Roles of shortwave radiation forcing on ENSO: A study with a Coupled Ocean-Atmosphere Model

Bin WANG
Department of Meteorology, School of Ocean and Earth Science and Technology, University of Hawaii

Z. Fang
Department of Meteorology, School of Ocean and Earth Science and Technology, University of Hawaii


This paper describes a coupled tropical ocean-atmosphere model which fills the gap between anomaly coupled models and fully coupled general circulation models. Both the atmosphere and ocean models are two and half layer primitive equation models which accentuate physical processes in oceanic mixed layer and atmospheric boundary layer, combining with essential dynamics for the thermocline and free atmosphere. The two media are coupled throguh both momentum and heat flux exchange without explicit flux correction. The model is capable of reproducing realistic features of both the climatological annual cycle and interannual variations (ENSO) in the tropical Pacific. The model allows interaction between the mean, annual cycle and ENSO. In the presence of annual mean shortwave radiation forcing, the model exhibits an intrinsic mode of interannual oscillation (ENSO). The oscillation period depends on the distribution of the mean shortwave radiation forcing.
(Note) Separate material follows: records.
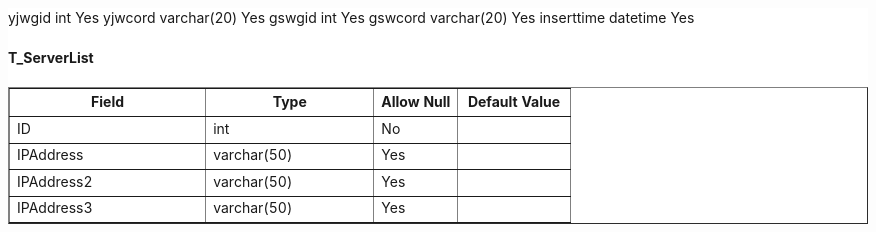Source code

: <tr>
	<td width=35%>yjwgid</td>
	<td width=30%>int</td>
	<td width=15%>Yes</td>
	<td width=20%></td>
</tr>
<tr>
	<td width=35%>yjwcord</td>
	<td width=30%>varchar(20)</td>
	<td width=15%>Yes</td>
	<td width=20%></td>
</tr>
<tr>
	<td width=35%>gswgid</td>
	<td width=30%>int</td>
	<td width=15%>Yes</td>
	<td width=20%></td>
</tr>
<tr>
	<td width=35%>gswcord</td>
	<td width=30%>varchar(20)</td>
	<td width=15%>Yes</td>
	<td width=20%></td>
</tr>
<tr>
	<td width=35%>inserttime</td>
	<td width=30%>datetime</td>
	<td width=15%>Yes</td>
	<td width=20%></td>
</tr>
</table>

#### T_ServerList

<table border=1 width=75%>
<tr>
	<th width=35%>Field</th>
	<th width=30%>Type</th>
	<th width=15%>Allow Null</th>
	<th width=20%>Default Value</th>
</tr>
<tr>
	<td width=35%>ID</td>
	<td width=30%>int</td>
	<td width=15%>No</td>
	<td width=20%></td>
</tr>
<tr>
	<td width=35%>IPAddress</td>
	<td width=30%>varchar(50)</td>
	<td width=15%>Yes</td>
	<td width=20%></td>
</tr>
<tr>
	<td width=35%>IPAddress2</td>
	<td width=30%>varchar(50)</td>
	<td width=15%>Yes</td>
	<td width=20%></td>
</tr>
<tr>
	<td width=35%>IPAddress3</td>
	<td width=30%>varchar(50)</td>
	<td width=15%>Yes</td>
	<td width=20%></td>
The annual cycle of the solar forcing is shown to fundamentally alter the behavior of ENSO cycles through establishing a coupled annual cycle. As a result of the interaction between the annual cycle and ENSO mode, the single spectral peak of the intrinsic ENSO mode (with a period of 2.8 years) becomes a double peak with a quasi-bienniel (2-years) and a low-frequency (4-5 years) component; the evolution of ENSO becomes phase-locked to the annual cycle; and the amplitude and frequency of ENSO cycles exhibit interdecadal modulation. The interdecadal variation in ENSO cycles results from the interaction between the mean state and the two components of the ENSO cycles. It is shown that the western Pacific monsoon (the annual forcing in the western Pacific) is primarily responsible for the generation of multi-time scales (the bienniel and low-frequency components). The annual march of the eastern Pacific ITCZ plays a role in locking the ENSO phase to the annual cycle. The model's deficiencies, limitations, and future works are also discussed.